If you're planning to track your customers' movements through a mobile app, you'd better have a good reason for doing so and obtain meaningful consent from your users - or risk running afoul of privacy laws.

On June 1, the Office of the Privacy Commissioner of Canada released a report that found a restaurant chain's mobile app violated privacy laws by improperly collecting "vast amounts of location data" from users. The report was based on a joint investigation by the Privacy Commissioners of Canada, British Columbia, Quebec and Alberta.

According to the report, the app in question tracked and recorded the movements of users every few minutes of every day, even when the app wasn't open. Users were being surveilled as long as their device was turned on.

App Misled Many Users About Surveillance: Report

The investigation considered whether the app's owner had a reasonable purpose for constantly tracking the location of users, and whether the owner had obtained meaningful consent to collect such data - topics we have covered in previous blogs.

The report found the app owner initially planned to use users' location data for targeted advertising. That plan was eventually abandoned - but the app continued collecting users' data for another year.

By constantly monitoring the location of users, the app gleaned information on where users lived, where they worked and where they travelled. The app also created "events" when users visited certain competitor restaurants and large sports venues.

Location data can reveal highly personal information, the Privacy Commissioners noted. This includes information about the medical service providers a person uses, as well as information that may reveal a person's religion, sexual preferences and political affiliations.

The report also found that the contract the app owner signed with a third-party location services provider would have allowed the third party to use "de-identified" location data for its own purposes - even though people can easily be identified by their movements.

The Privacy Commissioners found that the app did not have a reasonable purpose for constantly monitoring users' location data and that the app owner had not obtained meaningful consent from users. Although the app asked for permission to access a user's geolocation, it misled many users into believing that their movements would be tracked only when the app was open.

"Following people's movements every few minutes of every day was clearly an inappropriate form of surveillance," Daniel Therrien, Privacy Commissioner of Canada, said in a statement. "This case once again highlights the harms that can result from poorly designed technologies as well as the need for strong privacy laws to protect the rights of Canadians."

"You Can't Spy on Your Customers"

The Privacy Commissioners concluded that the app owner did not have a robust privacy management program in place for its app. Such a program would have allowed the company to identify and assess the various privacy issues uncovered by the investigation, the Commissioners said.
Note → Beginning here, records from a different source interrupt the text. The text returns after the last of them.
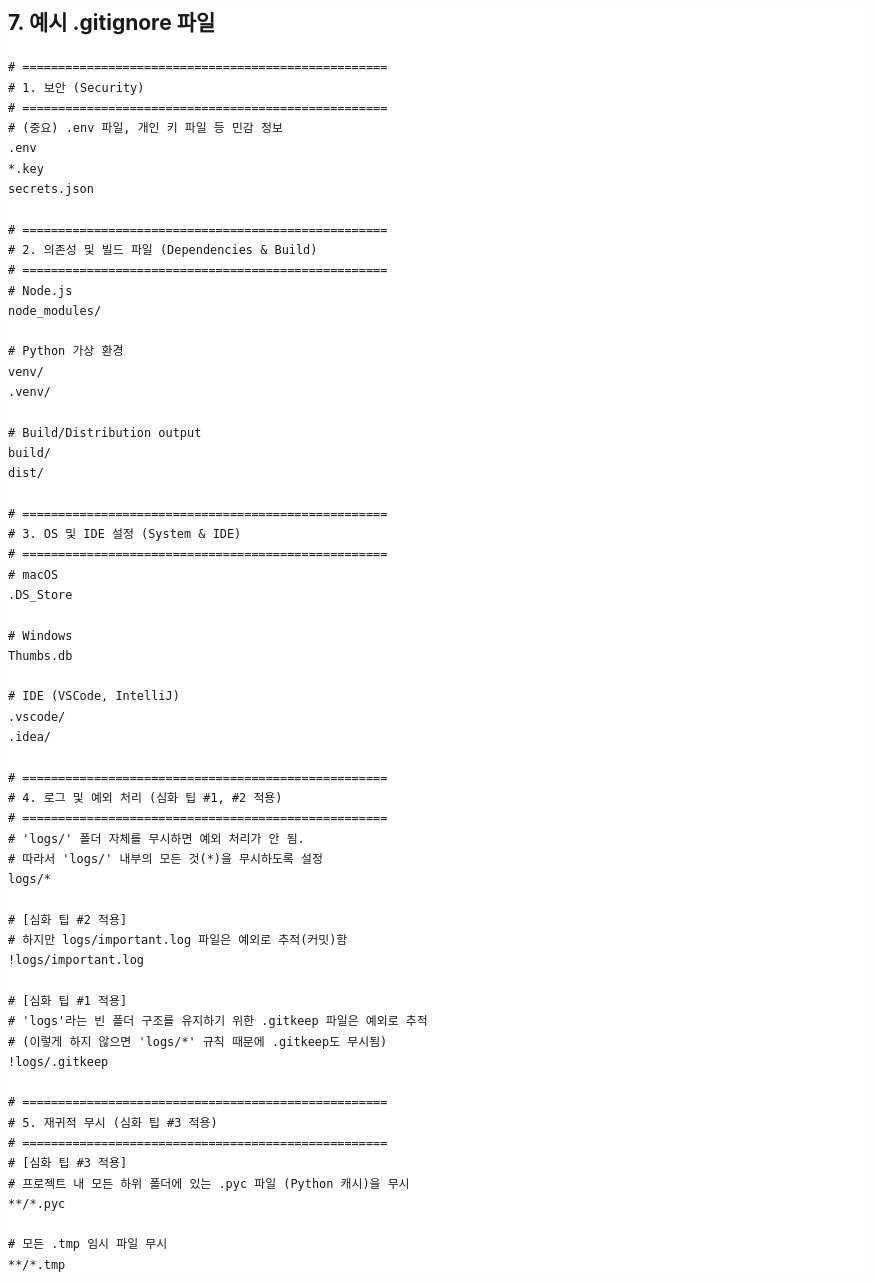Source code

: 
## 7. 예시 .gitignore 파일

```gitignore
# ===================================================
# 1. 보안 (Security)
# ===================================================
# (중요) .env 파일, 개인 키 파일 등 민감 정보
.env
*.key
secrets.json

# ===================================================
# 2. 의존성 및 빌드 파일 (Dependencies & Build)
# ===================================================
# Node.js
node_modules/

# Python 가상 환경
venv/
.venv/

# Build/Distribution output
build/
dist/

# ===================================================
# 3. OS 및 IDE 설정 (System & IDE)
# ===================================================
# macOS
.DS_Store

# Windows
Thumbs.db

# IDE (VSCode, IntelliJ)
.vscode/
.idea/

# ===================================================
# 4. 로그 및 예외 처리 (심화 팁 #1, #2 적용)
# ===================================================
# 'logs/' 폴더 자체를 무시하면 예외 처리가 안 됨.
# 따라서 'logs/' 내부의 모든 것(*)을 무시하도록 설정
logs/*

# [심화 팁 #2 적용]
# 하지만 logs/important.log 파일은 예외로 추적(커밋)함
!logs/important.log

# [심화 팁 #1 적용]
# 'logs'라는 빈 폴더 구조를 유지하기 위한 .gitkeep 파일은 예외로 추적
# (이렇게 하지 않으면 'logs/*' 규칙 때문에 .gitkeep도 무시됨)
!logs/.gitkeep

# ===================================================
# 5. 재귀적 무시 (심화 팁 #3 적용)
# ===================================================
# [심화 팁 #3 적용]
# 프로젝트 내 모든 하위 폴더에 있는 .pyc 파일 (Python 캐시)을 무시
**/*.pyc

# 모든 .tmp 임시 파일 무시
**/*.tmp
```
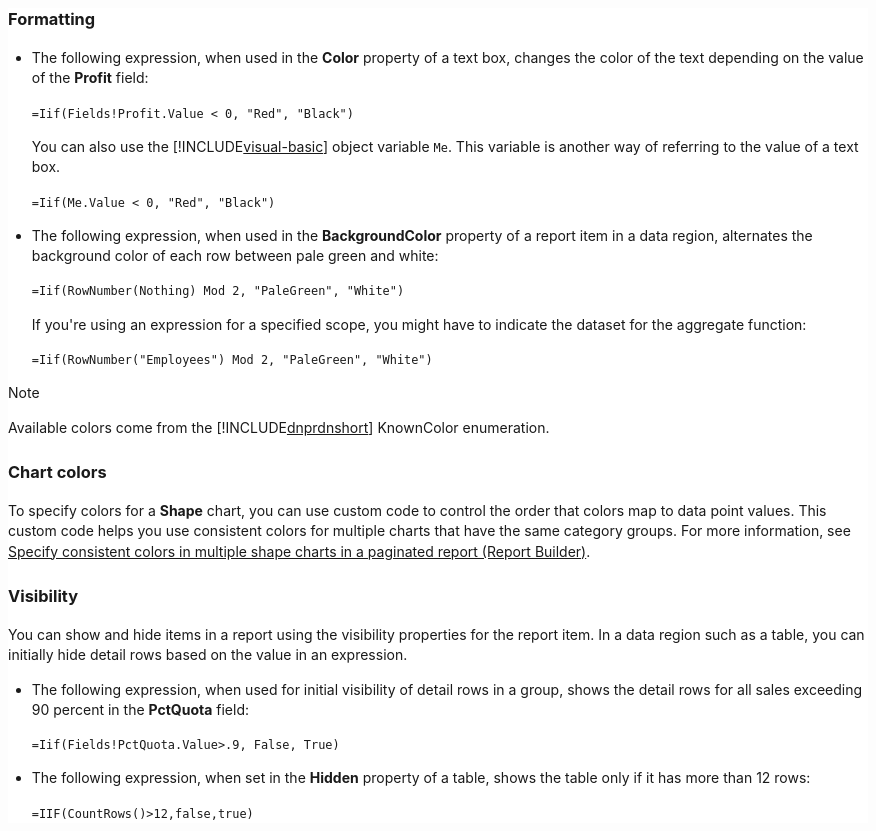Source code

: ### <a name="Formatting"></a> Formatting  
  
- The following expression, when used in the **Color** property of a text box, changes the color of the text depending on the value of the **Profit** field:  
  
    ``` basic
    =Iif(Fields!Profit.Value < 0, "Red", "Black")  
    ```  
  
    You can also use the [!INCLUDE[visual-basic](../../includes/visual-basic-md.md)] object variable `Me`. This variable is another way of referring to the value of a text box.  
  
    `=Iif(Me.Value < 0, "Red", "Black")`  
  
- The following expression, when used in the **BackgroundColor** property of a report item in a data region, alternates the background color of each row between pale green and white:  

    ``` basic
    =Iif(RowNumber(Nothing) Mod 2, "PaleGreen", "White")  
    ```  
  
    If you're using an expression for a specified scope, you might have to indicate the dataset for the aggregate function:  
  
    ``` basic
    =Iif(RowNumber("Employees") Mod 2, "PaleGreen", "White")  
    ```  
  
> [!NOTE]  
> Available colors come from the [!INCLUDE[dnprdnshort](../../includes/dnprdnshort-md.md)] KnownColor enumeration.  
  
### Chart colors  

To specify colors for a **Shape** chart, you can use custom code to control the order that colors map to data point values. This custom code helps you use consistent colors for multiple charts that have the same category groups. For more information, see [Specify consistent colors in multiple shape charts in a paginated report (Report Builder)](../../reporting-services/report-design/specify-consistent-colors-across-multiple-shape-charts-report-builder-and-ssrs.md).  
  
### <a name="Visibility"></a> Visibility  

You can show and hide items in a report using the visibility properties for the report item. In a data region such as a table, you can initially hide detail rows based on the value in an expression.  
  
- The following expression, when used for initial visibility of detail rows in a group, shows the detail rows for all sales exceeding 90 percent in the **PctQuota** field:  
  
    ``` basic
    =Iif(Fields!PctQuota.Value>.9, False, True)  
    ```  
  
- The following expression, when set in the **Hidden** property of a table, shows the table only if it has more than 12 rows:  
  
    ``` basic
    =IIF(CountRows()>12,false,true)  
    ```  
  
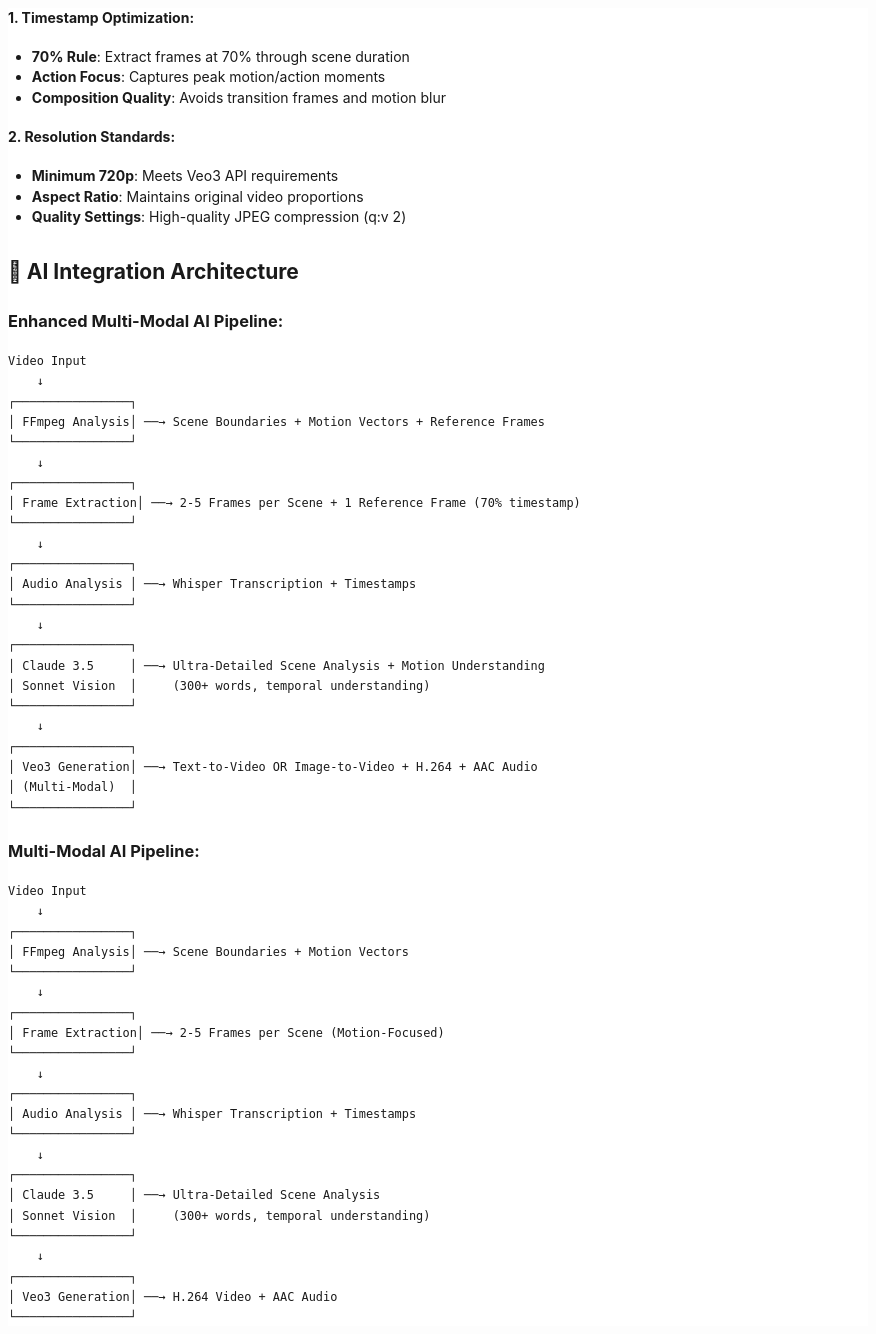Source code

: #### 1. **Timestamp Optimization**:
- **70% Rule**: Extract frames at 70% through scene duration
- **Action Focus**: Captures peak motion/action moments
- **Composition Quality**: Avoids transition frames and motion blur

#### 2. **Resolution Standards**:
- **Minimum 720p**: Meets Veo3 API requirements
- **Aspect Ratio**: Maintains original video proportions
- **Quality Settings**: High-quality JPEG compression (q:v 2)

## 🤖 AI Integration Architecture

### Enhanced Multi-Modal AI Pipeline:
```
Video Input
    ↓
┌────────────────┐
│ FFmpeg Analysis│ ──→ Scene Boundaries + Motion Vectors + Reference Frames
└────────────────┘
    ↓
┌────────────────┐  
│ Frame Extraction│ ──→ 2-5 Frames per Scene + 1 Reference Frame (70% timestamp)
└────────────────┘
    ↓
┌────────────────┐
│ Audio Analysis │ ──→ Whisper Transcription + Timestamps  
└────────────────┘
    ↓
┌────────────────┐
│ Claude 3.5     │ ──→ Ultra-Detailed Scene Analysis + Motion Understanding  
│ Sonnet Vision  │     (300+ words, temporal understanding)
└────────────────┘
    ↓
┌────────────────┐
│ Veo3 Generation│ ──→ Text-to-Video OR Image-to-Video + H.264 + AAC Audio
│ (Multi-Modal)  │     
└────────────────┘
```

### Multi-Modal AI Pipeline:
```
Video Input
    ↓
┌────────────────┐
│ FFmpeg Analysis│ ──→ Scene Boundaries + Motion Vectors
└────────────────┘
    ↓
┌────────────────┐  
│ Frame Extraction│ ──→ 2-5 Frames per Scene (Motion-Focused)
└────────────────┘
    ↓
┌────────────────┐
│ Audio Analysis │ ──→ Whisper Transcription + Timestamps  
└────────────────┘
    ↓
┌────────────────┐
│ Claude 3.5     │ ──→ Ultra-Detailed Scene Analysis
│ Sonnet Vision  │     (300+ words, temporal understanding)
└────────────────┘
    ↓
┌────────────────┐
│ Veo3 Generation│ ──→ H.264 Video + AAC Audio
└────────────────┘
```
The Commissioners recommended that the app owner delete any remaining location data for its customers, direct third-party service providers to do the same and implement a privacy management program to prevent similar privacy contraventions going forward. The company agreed to comply with the recommendations and report back with details on the measures it has taken.

"This investigation sends a strong message to organizations that you can't spy on your customers just because it fits in your marketing strategy," said Michael McEvoy, Information and Privacy Commissioner for British Columbia. "Not only is this kind of collection of information a violation of the law, it is a complete breach of customers' trust."

Are You Tracking Your Users' Movements?

If your organization has a mobile app that tracks users' movements, there are steps you must take to comply with applicable privacy laws and protect your users' data. A privacy management or compliance program including a privacy assessment of your app is required to confirm that your app is compliant with applicable privacy and other laws, including to ensure your data collection has a reasonable purpose and that you have meaningful consent from users.

The content of this article is intended to provide a general guide to the subject matter. Specialist advice should be sought about your specific circumstances.